Dataset excerpts:
···
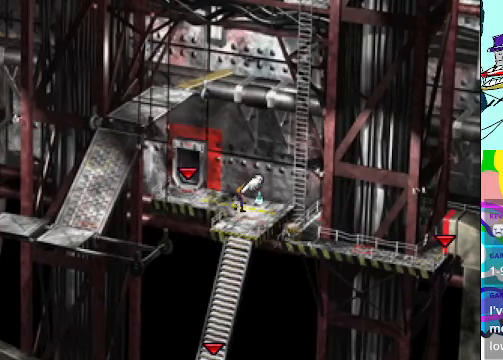
{"buttons": ["A"], "left_stick": "center", "events": []}
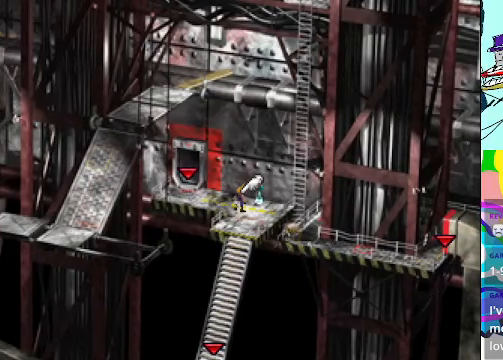
{"buttons": ["A"], "left_stick": "center", "events": []}
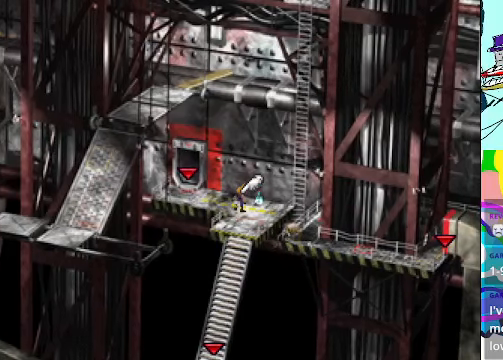
{"buttons": ["A"], "left_stick": "center", "events": []}
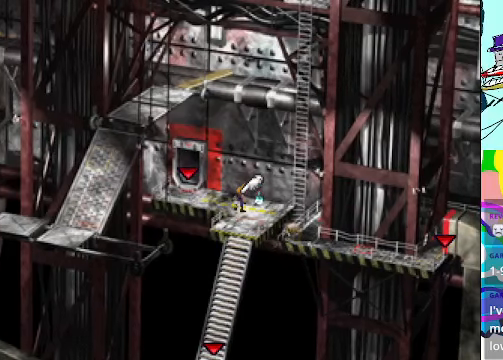
{"buttons": ["A"], "left_stick": "center", "events": []}
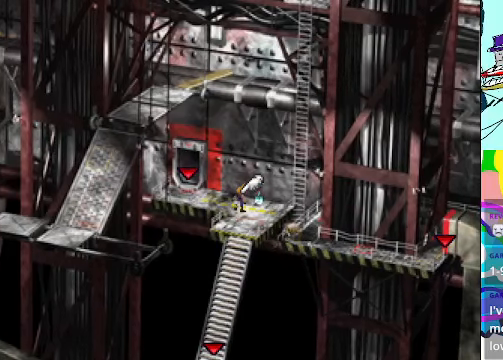
{"buttons": ["A"], "left_stick": "center", "events": []}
···
Copy out all the records exactly as they read, and omit the pictures.

§ Reply:
{"buttons": ["A"], "left_stick": "center", "events": []}
{"buttons": ["A"], "left_stick": "center", "events": []}
{"buttons": ["A"], "left_stick": "center", "events": []}
{"buttons": ["A"], "left_stick": "center", "events": []}
{"buttons": ["A"], "left_stick": "center", "events": []}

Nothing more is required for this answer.